The Crazy Line Between Fiction and Non-fiction
By Jr. Bellé
The difference between fiction and non-fiction is apparent. The basis of the first is the imagination, and of the latter is the reality-the facts. Many writers try to look into the border of fiction and non-fiction, in order to explore new techniques. For sure, one of the most influential of these explorers was Hunter Thompson, who, during the early seventies, luckily for us, messed it up completely.
In this time, the objectivity was a strict rule on journalism, the “lead” and its six questions (what, who, when, where, how and why) was fashionable, and the New Journalism was just discovering its masters. One of them was Thompson, but he pushed it so hard that he created a sub-culture of New Journalism, known as Gonzo Journalism.
Different to New Journalism, which always preserved the institution of the facts and the strict quest for the true, Gonzo never concerned much about it, because he believed the focus of the article is based upon the experience of the reporter.

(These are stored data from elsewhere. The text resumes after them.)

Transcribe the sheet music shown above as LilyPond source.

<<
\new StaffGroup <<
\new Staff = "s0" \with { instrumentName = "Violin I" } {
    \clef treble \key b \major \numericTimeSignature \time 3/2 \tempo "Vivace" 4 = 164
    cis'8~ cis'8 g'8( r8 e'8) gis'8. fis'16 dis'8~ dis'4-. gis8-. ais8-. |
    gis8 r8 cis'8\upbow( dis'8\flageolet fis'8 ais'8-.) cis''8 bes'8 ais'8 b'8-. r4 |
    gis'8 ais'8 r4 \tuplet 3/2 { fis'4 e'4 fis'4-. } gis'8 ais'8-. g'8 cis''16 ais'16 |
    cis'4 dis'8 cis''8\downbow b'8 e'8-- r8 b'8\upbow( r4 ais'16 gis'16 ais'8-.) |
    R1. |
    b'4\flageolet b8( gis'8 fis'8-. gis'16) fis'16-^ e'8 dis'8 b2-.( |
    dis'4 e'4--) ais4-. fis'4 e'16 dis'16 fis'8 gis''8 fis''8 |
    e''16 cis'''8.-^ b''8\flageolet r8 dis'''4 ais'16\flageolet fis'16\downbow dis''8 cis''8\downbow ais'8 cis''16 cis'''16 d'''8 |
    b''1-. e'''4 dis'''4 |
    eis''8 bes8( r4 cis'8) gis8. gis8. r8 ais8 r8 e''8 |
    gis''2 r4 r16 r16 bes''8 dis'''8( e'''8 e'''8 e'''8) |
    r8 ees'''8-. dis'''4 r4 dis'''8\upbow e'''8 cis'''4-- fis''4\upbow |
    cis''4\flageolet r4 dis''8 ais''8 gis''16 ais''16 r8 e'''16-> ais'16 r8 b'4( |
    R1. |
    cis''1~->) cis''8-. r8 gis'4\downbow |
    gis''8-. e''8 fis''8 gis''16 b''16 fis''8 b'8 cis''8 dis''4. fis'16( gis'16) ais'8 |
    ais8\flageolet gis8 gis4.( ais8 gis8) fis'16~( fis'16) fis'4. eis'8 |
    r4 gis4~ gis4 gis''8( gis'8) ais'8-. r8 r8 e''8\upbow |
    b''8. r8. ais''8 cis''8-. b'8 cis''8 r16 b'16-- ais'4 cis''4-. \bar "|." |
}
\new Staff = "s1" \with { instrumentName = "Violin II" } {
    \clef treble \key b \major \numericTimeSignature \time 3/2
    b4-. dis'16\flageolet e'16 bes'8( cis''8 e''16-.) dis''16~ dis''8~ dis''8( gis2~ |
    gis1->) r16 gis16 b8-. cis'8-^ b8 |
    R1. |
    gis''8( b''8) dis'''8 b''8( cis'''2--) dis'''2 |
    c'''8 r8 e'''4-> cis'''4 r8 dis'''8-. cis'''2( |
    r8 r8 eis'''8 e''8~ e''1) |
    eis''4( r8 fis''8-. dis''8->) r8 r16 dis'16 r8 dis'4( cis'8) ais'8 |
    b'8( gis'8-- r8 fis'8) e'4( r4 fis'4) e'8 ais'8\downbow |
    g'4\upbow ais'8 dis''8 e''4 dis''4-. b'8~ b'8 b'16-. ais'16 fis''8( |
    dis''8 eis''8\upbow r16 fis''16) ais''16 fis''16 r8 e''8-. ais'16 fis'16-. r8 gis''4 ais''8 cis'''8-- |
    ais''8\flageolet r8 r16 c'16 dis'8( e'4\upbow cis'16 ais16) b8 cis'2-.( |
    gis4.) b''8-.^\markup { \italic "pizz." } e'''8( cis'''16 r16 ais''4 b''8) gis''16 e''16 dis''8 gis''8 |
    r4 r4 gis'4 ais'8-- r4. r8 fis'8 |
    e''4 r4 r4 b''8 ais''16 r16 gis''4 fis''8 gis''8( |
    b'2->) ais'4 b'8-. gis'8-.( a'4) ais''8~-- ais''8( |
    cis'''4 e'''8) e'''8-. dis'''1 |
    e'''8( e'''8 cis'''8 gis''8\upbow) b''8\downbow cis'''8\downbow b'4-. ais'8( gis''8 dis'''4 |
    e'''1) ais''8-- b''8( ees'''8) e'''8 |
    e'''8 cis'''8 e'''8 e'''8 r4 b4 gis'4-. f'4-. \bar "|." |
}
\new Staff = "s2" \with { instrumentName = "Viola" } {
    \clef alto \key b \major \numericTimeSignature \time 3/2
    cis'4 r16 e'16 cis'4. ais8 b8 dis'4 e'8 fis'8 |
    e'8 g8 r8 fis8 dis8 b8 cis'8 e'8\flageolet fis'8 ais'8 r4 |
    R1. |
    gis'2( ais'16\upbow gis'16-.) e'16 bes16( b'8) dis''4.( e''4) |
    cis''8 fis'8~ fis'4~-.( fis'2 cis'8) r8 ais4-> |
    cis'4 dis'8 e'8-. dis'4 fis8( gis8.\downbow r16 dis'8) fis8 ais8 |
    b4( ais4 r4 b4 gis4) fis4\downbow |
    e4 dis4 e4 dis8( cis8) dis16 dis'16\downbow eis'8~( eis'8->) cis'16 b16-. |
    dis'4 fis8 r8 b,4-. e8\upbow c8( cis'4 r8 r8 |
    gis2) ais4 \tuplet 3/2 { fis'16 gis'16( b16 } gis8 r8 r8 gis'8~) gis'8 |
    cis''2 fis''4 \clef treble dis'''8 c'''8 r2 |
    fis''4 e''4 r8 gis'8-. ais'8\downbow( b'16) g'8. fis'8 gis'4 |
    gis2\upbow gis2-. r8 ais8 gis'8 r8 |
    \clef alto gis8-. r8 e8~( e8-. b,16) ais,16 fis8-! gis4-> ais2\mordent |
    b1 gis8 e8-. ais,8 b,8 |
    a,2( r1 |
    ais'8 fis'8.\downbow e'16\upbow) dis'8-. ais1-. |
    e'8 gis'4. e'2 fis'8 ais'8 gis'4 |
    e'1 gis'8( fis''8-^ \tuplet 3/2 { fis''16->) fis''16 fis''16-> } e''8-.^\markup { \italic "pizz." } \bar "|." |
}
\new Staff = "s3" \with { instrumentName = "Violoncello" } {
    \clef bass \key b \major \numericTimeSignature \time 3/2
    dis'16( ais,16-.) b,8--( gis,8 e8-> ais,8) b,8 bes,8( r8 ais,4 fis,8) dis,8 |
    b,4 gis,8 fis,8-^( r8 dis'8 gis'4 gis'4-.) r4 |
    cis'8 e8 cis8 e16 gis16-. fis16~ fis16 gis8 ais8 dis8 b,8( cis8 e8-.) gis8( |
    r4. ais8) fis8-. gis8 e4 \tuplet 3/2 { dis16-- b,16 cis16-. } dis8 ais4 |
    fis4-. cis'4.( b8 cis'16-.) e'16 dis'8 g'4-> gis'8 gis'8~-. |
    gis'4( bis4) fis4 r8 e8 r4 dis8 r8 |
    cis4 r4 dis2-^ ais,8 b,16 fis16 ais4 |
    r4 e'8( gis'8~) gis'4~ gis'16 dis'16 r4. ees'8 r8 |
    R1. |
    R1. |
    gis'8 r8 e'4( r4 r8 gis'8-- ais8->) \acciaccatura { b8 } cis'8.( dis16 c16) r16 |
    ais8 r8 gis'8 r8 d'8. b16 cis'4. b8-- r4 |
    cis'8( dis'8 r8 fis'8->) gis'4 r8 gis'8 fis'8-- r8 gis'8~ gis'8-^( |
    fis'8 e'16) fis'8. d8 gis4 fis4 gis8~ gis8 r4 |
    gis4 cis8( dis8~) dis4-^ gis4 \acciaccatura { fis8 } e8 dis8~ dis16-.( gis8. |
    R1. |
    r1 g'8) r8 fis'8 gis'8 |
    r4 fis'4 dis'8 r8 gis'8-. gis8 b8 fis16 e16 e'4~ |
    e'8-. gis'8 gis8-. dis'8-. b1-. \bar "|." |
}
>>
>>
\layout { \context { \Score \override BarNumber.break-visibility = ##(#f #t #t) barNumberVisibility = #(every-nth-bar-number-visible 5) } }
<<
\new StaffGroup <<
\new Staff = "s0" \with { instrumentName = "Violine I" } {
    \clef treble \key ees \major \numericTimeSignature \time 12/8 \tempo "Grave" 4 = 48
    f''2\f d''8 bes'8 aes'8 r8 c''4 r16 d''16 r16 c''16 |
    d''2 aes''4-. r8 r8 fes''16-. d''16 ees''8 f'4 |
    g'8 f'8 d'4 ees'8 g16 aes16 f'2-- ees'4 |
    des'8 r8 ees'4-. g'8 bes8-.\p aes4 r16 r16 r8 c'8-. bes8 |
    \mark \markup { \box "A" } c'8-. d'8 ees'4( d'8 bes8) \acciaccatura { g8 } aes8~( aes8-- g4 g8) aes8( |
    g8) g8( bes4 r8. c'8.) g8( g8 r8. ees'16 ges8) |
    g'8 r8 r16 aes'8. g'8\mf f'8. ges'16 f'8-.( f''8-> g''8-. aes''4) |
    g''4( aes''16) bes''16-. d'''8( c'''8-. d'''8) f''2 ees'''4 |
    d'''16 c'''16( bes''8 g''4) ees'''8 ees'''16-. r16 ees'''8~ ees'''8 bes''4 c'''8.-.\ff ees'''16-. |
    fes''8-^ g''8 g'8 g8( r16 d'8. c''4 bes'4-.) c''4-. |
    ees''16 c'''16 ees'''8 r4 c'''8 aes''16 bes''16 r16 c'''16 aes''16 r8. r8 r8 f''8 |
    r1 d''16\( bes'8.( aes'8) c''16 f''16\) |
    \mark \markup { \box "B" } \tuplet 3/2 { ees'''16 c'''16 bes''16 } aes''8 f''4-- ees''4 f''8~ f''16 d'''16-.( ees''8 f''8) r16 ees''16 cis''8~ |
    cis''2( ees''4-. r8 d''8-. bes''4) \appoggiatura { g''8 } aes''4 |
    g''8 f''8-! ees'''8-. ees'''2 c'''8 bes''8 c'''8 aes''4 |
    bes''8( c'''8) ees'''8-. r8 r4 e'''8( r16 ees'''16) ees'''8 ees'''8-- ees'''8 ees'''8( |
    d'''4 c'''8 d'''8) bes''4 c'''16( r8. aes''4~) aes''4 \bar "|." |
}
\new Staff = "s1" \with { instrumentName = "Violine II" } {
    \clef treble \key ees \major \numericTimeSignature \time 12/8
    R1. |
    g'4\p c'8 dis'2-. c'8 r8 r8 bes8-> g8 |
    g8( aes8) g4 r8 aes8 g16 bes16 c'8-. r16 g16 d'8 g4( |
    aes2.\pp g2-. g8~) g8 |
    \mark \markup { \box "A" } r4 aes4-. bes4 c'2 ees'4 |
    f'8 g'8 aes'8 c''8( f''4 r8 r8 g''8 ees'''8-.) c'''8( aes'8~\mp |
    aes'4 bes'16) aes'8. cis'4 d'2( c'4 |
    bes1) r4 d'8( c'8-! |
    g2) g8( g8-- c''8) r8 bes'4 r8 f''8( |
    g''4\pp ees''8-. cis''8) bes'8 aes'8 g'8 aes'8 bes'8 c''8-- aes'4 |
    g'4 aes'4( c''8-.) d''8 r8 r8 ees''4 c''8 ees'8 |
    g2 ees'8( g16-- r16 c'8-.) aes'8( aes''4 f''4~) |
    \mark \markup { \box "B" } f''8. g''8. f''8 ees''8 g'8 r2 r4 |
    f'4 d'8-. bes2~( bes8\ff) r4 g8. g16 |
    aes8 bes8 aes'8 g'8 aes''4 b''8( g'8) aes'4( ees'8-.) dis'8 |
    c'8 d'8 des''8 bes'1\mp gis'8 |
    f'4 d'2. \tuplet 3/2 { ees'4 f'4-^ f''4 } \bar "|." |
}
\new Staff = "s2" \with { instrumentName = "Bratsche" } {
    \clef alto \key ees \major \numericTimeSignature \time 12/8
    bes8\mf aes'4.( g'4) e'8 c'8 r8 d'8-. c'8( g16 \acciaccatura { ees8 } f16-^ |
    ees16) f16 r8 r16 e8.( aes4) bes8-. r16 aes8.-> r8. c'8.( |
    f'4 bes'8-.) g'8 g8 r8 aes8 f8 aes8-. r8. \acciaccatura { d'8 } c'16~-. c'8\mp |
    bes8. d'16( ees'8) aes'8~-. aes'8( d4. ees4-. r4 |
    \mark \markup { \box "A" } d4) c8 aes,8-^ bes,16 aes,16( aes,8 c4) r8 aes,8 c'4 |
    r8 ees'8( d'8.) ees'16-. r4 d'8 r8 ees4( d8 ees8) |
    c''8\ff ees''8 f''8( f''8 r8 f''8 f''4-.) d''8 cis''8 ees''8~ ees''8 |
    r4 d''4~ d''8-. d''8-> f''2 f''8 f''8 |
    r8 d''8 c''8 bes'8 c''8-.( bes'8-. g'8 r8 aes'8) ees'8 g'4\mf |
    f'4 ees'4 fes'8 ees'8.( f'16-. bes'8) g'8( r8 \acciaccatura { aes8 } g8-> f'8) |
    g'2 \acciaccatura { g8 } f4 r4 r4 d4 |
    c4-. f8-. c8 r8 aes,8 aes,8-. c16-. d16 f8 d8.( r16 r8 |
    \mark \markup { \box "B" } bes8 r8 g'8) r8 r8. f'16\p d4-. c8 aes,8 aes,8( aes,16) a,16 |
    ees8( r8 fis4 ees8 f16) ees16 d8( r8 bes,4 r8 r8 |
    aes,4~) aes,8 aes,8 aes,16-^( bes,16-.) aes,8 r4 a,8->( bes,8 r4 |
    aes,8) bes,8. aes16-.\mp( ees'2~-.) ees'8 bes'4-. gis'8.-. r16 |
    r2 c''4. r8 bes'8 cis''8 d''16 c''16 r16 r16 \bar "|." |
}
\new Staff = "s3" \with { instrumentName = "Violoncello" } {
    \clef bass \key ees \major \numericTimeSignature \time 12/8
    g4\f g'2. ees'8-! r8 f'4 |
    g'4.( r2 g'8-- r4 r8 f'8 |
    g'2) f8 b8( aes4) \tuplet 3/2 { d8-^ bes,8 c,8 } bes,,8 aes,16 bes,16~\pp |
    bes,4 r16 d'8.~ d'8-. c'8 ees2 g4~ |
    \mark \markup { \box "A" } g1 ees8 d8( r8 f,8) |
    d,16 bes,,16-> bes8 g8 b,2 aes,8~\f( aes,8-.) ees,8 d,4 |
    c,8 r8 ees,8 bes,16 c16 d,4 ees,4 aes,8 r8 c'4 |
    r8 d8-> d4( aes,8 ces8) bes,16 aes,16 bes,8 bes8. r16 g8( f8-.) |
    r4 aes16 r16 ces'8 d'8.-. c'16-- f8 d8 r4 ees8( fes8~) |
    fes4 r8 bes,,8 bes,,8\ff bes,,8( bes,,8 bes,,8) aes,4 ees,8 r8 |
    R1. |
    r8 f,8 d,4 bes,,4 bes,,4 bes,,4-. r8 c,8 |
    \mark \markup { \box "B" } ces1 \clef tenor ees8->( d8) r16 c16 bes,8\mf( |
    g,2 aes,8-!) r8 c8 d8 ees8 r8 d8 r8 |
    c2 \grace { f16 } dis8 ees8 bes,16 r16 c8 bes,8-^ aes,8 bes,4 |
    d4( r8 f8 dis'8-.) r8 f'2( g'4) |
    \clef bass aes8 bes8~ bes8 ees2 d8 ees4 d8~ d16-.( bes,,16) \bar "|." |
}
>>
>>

He is the major character, so, Gonzo is generally – but not strictly. Strictness is everything Gonzo was against, written in first person.
I will never forget the first paragraph of “Fear and Loathing in Las Vegas”, Thompson’s masterpiece – so, the Gonzo’s master piece – I read it in 2007 and I’m still able to recite it. Only a few books can be kept in the mind as this one: “We were somewhere around Barstow, on the edge of the desert, when the drugs began to take hold. I remember saying something like”. This is the funniest dialogue of all journalism until, maybe, “Paradise Burning: Adventures Of A High Times Journalist”, by Chris Simunek, who continued to write crazy and amazing articles for High Times like a smoked out master of our generation.
One very important point of any non-fiction written by Thomspon: the experience of the reporter might be influenced by several things – In his case usually drugs. His writing grows, develops, and shines under drug’s realm. Because of this many scenes of his books are questionable as facts. But, no doubts, those are the facts that were happening inside his mind. Using his own words: “I hate to advocate drugs, alcohol, violence, or insanity to anyone, but they’ve always worked for me.”
For example, one of the most famous scenes of “Fear and Loathing in L.A.” happened when Thomspon was in the reception of a hotel with his friend and Samoan lawyer. He was on acid and the woman behind the table became a monster. For sure she didn’t, in the real world, but in his disturbed mind, she did become a scary monster. Gonzo is based on the experience of the reporter, so, that’s the truth that Thomspon was perusing.
Because of this vague yet strict line between fiction and non-fiction, for many journalists, Gonzo cannot be considered non-fiction, which means that it’s not journalism either. But, many others advocate in favor of the journalistic qualities of this work. I’m one of them. And, to finish this short article about one of my favorite styles of non-fiction, I’ll quote Thompson: “When the going gets weird, the weird turn pro.”